Some people I can make excuses with.  Tim isn’t one of those people.  In fact, he’s not even one of those people that I want to make excuses with.  So, I just followed him back to his office.  Before I even sat down, I had tears in my eyes.  I reached for a Kleenex, and he laughed…”Yeah, I keep a couple boxes in here.”  In my mind, I was thinking “Fuck you, brother. I don’t cry on command.
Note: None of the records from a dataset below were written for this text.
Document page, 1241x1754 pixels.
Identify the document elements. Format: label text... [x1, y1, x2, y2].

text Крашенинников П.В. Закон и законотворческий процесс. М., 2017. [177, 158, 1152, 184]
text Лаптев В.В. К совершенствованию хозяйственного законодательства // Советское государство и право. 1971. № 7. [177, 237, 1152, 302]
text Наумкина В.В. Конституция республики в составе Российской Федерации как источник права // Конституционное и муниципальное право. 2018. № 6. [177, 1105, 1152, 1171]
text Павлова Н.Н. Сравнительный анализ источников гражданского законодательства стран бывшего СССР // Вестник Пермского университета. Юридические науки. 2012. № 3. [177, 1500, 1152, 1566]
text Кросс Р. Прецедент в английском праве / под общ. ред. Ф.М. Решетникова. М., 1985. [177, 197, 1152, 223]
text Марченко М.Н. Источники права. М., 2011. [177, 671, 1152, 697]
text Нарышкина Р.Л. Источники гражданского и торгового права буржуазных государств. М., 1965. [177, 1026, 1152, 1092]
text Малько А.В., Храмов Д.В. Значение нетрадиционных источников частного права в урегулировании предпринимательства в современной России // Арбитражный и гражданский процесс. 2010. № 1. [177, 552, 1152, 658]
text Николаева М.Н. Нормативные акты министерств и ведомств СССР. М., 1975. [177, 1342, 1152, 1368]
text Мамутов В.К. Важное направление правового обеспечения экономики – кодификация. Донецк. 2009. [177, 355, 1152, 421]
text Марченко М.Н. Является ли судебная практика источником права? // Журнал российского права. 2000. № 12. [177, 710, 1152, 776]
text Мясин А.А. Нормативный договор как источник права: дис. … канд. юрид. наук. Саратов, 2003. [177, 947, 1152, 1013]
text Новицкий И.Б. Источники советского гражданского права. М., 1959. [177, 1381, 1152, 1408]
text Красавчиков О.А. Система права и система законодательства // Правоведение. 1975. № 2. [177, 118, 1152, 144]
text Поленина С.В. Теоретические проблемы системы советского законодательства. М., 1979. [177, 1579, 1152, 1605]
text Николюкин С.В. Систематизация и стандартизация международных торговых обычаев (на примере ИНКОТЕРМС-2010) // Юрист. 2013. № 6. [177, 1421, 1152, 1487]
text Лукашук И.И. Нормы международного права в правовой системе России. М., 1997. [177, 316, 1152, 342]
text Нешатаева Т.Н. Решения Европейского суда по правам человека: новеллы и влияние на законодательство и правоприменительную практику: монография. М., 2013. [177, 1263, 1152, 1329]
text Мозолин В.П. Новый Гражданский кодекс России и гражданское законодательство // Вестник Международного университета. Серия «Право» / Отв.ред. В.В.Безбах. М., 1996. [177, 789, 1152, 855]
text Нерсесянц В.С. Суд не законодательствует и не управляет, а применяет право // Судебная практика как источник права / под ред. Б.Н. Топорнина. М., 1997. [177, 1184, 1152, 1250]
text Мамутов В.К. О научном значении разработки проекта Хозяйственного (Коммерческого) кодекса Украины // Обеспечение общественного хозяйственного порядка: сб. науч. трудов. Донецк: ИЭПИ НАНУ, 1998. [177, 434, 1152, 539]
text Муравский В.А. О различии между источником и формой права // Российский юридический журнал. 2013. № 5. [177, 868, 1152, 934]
I was crying before I walked in the door.”  Jerk.  That’ll teach him to expect when I cry. 

Anyway, I sat down and he asked me about what had been going on, as if he didn’t know.  He realized it was a stupid question, because he knew exactly what had been going on.  I finally said “I’m going to burn it all, Tim.  All of the hurt.  All of the defeat.  All of the bullshit.  I’m going to burn it.”  I’ll be quite honest, I expected him to look at me and say “FINALY!!!  You are going to let it all go.  FINALLY!!!”  That’s what I expected. 

When he finally spoke, it wasn’t the encouragement that I had expected.  It wasn’t the pep rally I had envisioned.  It wasn’t even a “Hey, good onya, sister!”  He looked me dead in the face and said “So, you have a bucket of shit that you want to burn.  Why don’t you have a barrel filled with everything you have done right?” 
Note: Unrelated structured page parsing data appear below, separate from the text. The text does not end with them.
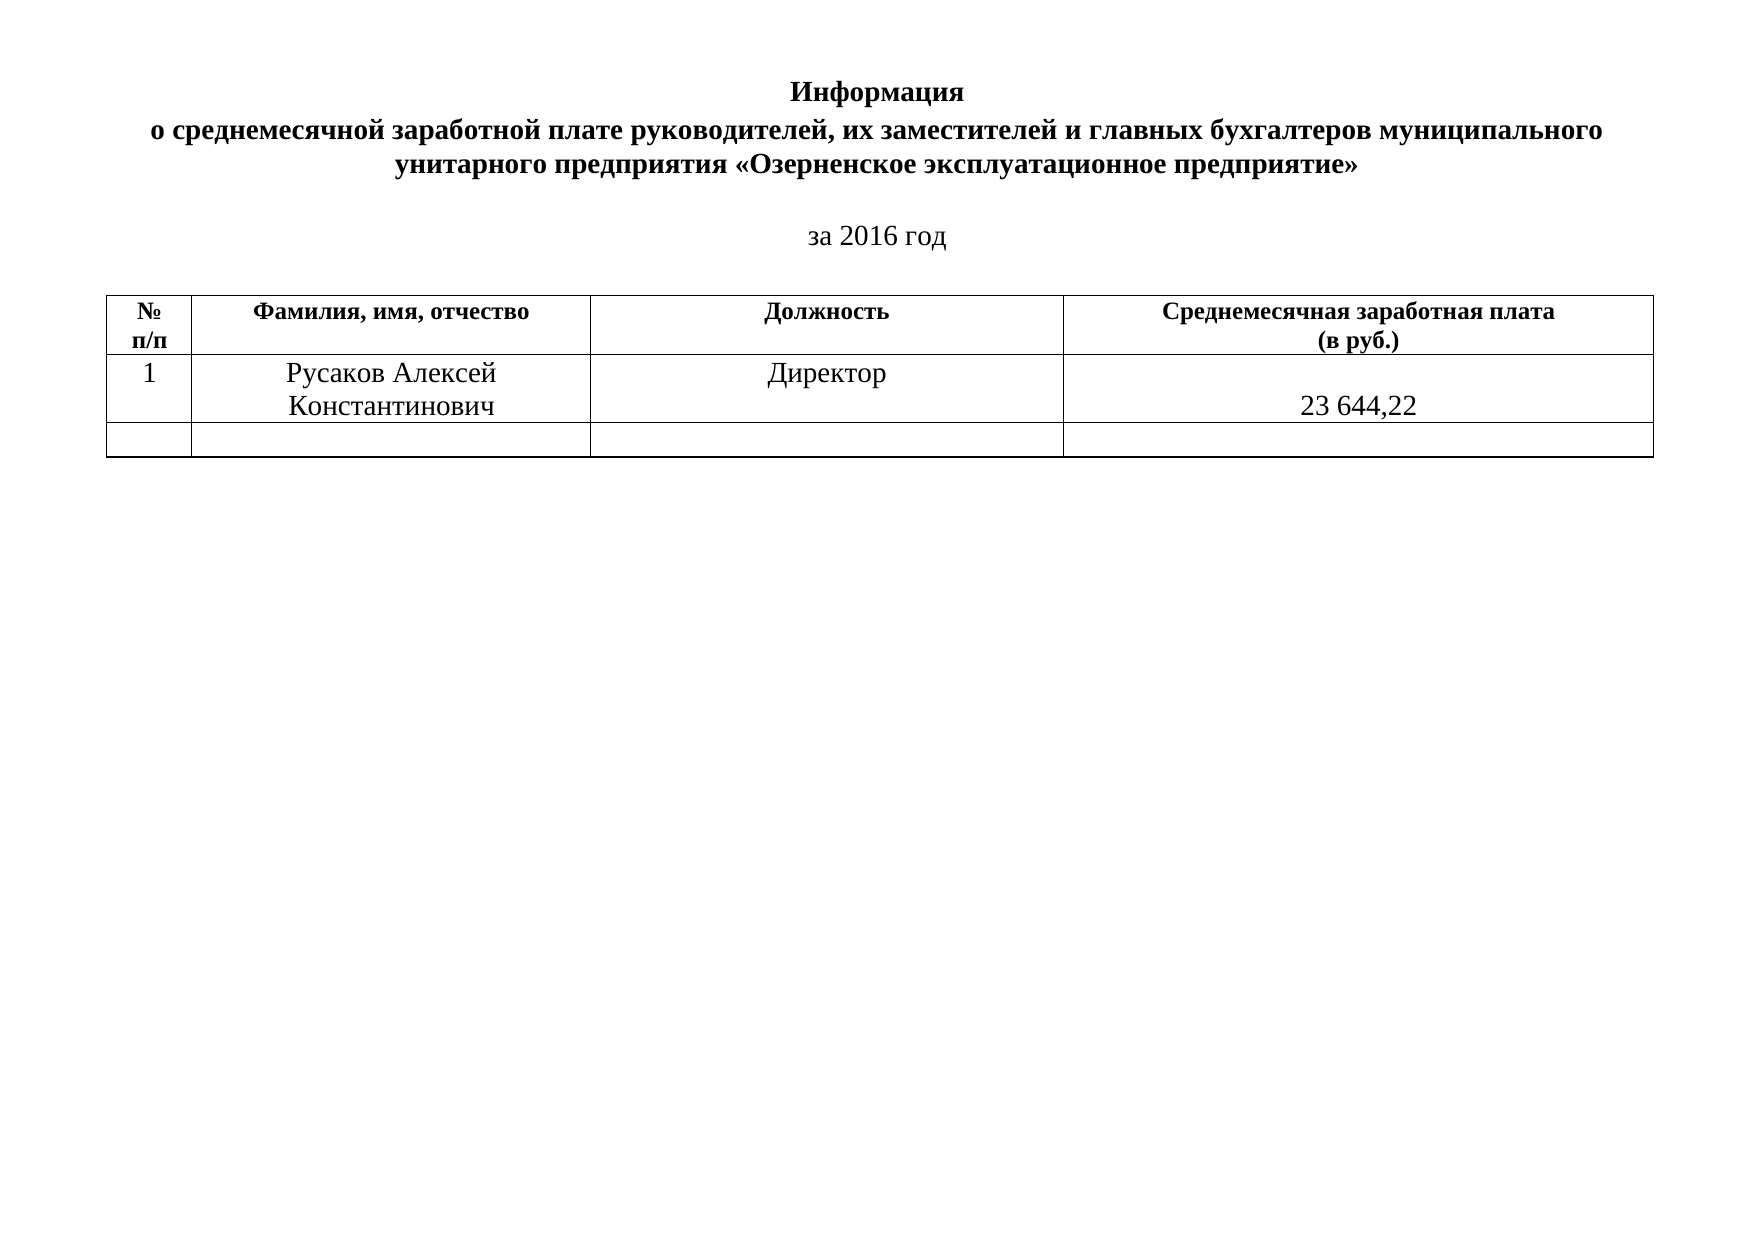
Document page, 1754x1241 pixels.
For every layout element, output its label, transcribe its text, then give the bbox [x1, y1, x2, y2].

table_cell 23 644,22 [1064, 355, 1653, 422]
table_cell Русаков Алексей Константинович [192, 355, 590, 422]
text о среднемесячной заработной плате руководителей, их заместителей и главных бухгалтеров муниципального унитарного предприятия «Озерненское эксплуатационное предприятие» [118, 112, 1636, 179]
table_cell [192, 423, 590, 456]
table_header Должность [591, 296, 1063, 354]
table_cell [107, 423, 191, 456]
table_cell [1064, 423, 1653, 456]
table_cell 1 [107, 355, 191, 422]
text за 2016 год [118, 218, 1636, 252]
table_header Фамилия, имя, отчество [192, 296, 590, 354]
table_header Среднемесячная заработная плата (в руб.) [1064, 296, 1653, 354]
table_cell Директор [591, 355, 1063, 422]
table_header № п/п [107, 296, 191, 354]
table_cell [591, 423, 1063, 456]
text Информация [118, 74, 1636, 107]
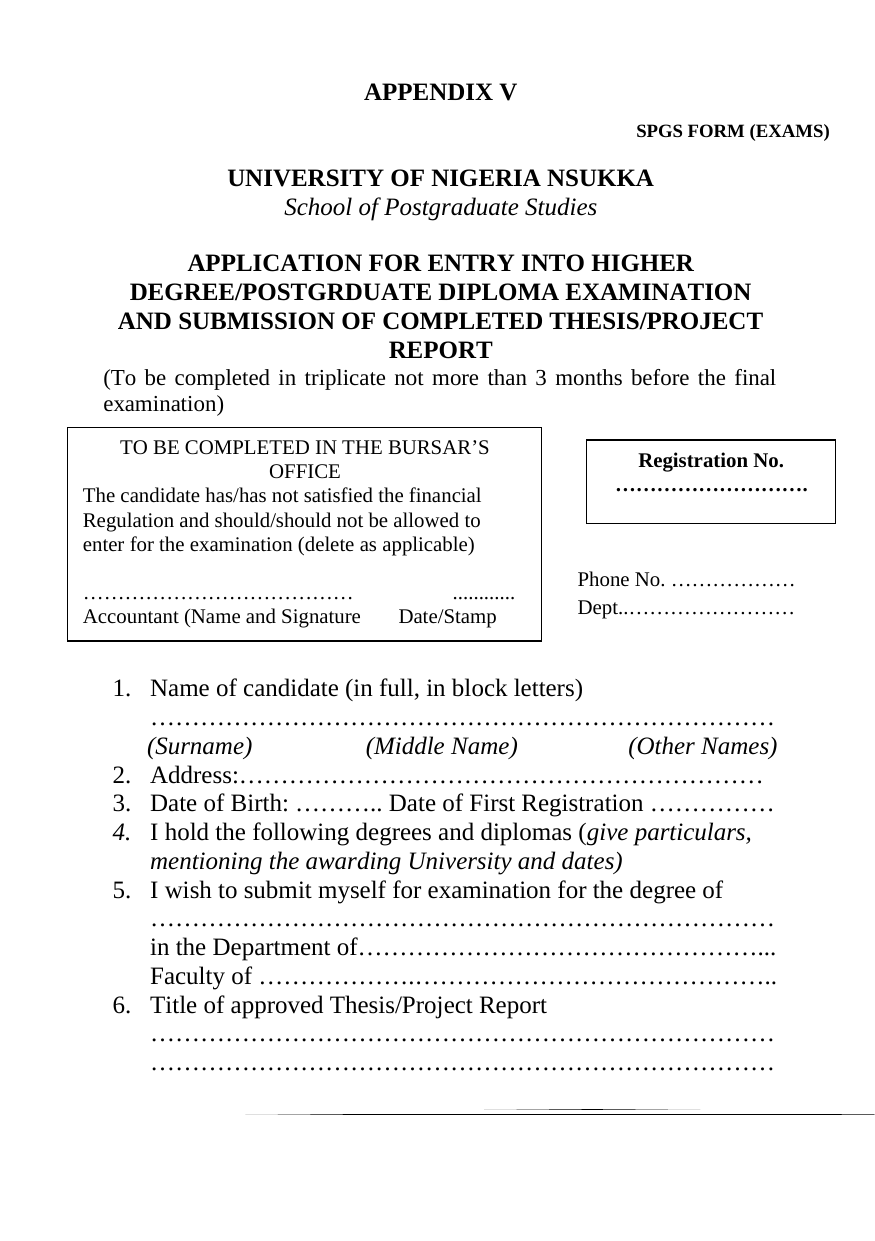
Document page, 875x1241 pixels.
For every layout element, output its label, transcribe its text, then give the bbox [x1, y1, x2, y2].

text ………………………………………………………………… [150, 702, 778, 731]
text in the Department of…………………………………………... [150, 932, 778, 961]
list Date of Birth: ……….. Date of First Registration …………… [112, 788, 778, 817]
list I hold the following degrees and diplomas (give particulars, mentioning the awarding University and dates) [112, 817, 778, 875]
list I wish to submit myself for examination for the degree of ………………………………………………………………… [112, 875, 778, 932]
text School of Postgraduate Studies [103, 192, 778, 221]
text APPENDIX V [103, 77, 778, 106]
list Name of candidate (in full, in block letters) [112, 673, 778, 702]
text (Surname) (Middle Name) (Other Names) [103, 731, 778, 760]
text (To be completed in triplicate not more than 3 months before the final examination) [103, 363, 778, 416]
list Address:……………………………………………………… [112, 760, 778, 788]
text UNIVERSITY OF NIGERIA NSUKKA [103, 163, 778, 192]
text Faculty of ……………….…………………………………….. [150, 961, 778, 990]
list Title of approved Thesis/Project Report [112, 990, 778, 1018]
text …………………………………………………………………………………………………………………………………… [150, 1018, 778, 1076]
text APPLICATION FOR ENTRY INTO HIGHER DEGREE/POSTGRDUATE DIPLOMA EXAMINATION AND SUBMISSION OF COMPLETED THESIS/PROJECT REPORT [103, 248, 778, 363]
I looked at him like he was crazy.  I was so mad that he didn’t acknowledge what a fucking monumental step it was for me to just let go of my demons that I almost walked right out of his office.  But he calmed me down.  He asked me a very simple question.  He stared me down and said “What have you done right?”  I was uncomfortable.   Finally I said “I have a job and I support my son.” 
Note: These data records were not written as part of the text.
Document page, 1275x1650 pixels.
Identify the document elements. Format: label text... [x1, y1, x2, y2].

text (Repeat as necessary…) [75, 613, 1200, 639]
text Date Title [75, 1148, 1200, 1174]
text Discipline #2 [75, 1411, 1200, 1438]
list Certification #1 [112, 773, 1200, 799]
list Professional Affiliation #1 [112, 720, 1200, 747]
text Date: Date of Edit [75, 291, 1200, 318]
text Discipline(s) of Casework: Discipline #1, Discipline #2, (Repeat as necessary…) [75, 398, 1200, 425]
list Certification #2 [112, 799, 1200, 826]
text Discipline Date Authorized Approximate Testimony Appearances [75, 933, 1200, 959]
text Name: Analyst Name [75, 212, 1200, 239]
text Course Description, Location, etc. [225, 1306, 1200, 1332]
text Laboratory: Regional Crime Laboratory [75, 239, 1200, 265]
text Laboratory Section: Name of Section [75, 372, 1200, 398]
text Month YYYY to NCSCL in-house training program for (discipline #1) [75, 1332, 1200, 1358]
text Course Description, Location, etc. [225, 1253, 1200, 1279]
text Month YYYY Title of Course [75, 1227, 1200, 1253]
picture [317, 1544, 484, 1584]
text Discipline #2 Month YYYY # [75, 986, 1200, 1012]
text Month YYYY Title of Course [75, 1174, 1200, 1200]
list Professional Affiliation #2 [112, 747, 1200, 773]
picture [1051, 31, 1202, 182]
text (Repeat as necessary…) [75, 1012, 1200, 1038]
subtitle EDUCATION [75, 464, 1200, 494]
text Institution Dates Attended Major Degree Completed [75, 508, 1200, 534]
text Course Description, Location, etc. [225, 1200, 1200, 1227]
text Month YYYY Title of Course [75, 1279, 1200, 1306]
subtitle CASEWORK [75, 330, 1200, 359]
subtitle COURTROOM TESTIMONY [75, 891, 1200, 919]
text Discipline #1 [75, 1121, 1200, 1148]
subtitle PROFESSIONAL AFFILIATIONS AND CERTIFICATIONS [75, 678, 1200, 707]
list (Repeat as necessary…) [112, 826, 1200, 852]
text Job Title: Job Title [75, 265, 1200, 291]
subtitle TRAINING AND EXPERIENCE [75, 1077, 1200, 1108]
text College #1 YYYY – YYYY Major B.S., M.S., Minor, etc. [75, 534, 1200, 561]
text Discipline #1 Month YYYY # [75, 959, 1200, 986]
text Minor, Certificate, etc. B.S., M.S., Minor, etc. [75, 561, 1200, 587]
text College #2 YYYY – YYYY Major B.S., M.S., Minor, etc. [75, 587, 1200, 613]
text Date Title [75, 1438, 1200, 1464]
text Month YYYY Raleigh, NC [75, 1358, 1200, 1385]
I think those are pretty admirable qualities.  But Tim saw that even something as simple as those two things made me uncomfortable.  So, he followed my gaze out the window in his office.  “He said is there something outside that you are proud of?”  No.  Not at all.  I’d just rather look outside than look at you right now.  I can’t remember if I actually said that or was just entertaining my inner monologue.  Either way, he got where I was and said “You can tell me two things that you have done that make you worthwhile.  I have known you for three years and I can tell you twelve, off the cusp.  Probably a dozen more if I could think about it more.  Why don’t you start living, and not just surviving?” 

No words.  Again.  Nothing.  I.  HAD.  NOTHING.  We hugged.  I said thank you a bunch of times.  I left.  I made my way down the stairs, real cautious.  Because you need to be careful when you wear high heels and descend a stair case.  It’s just prudent.  But when I got to the car.  I sat there for a few minutes and thought “what the fuck was that?  Isn’t living surviving?” 

But it’s not.  You either live or you survive.  That eve of New Year’s Eve, I was reminded that living and surviving are NOT the same.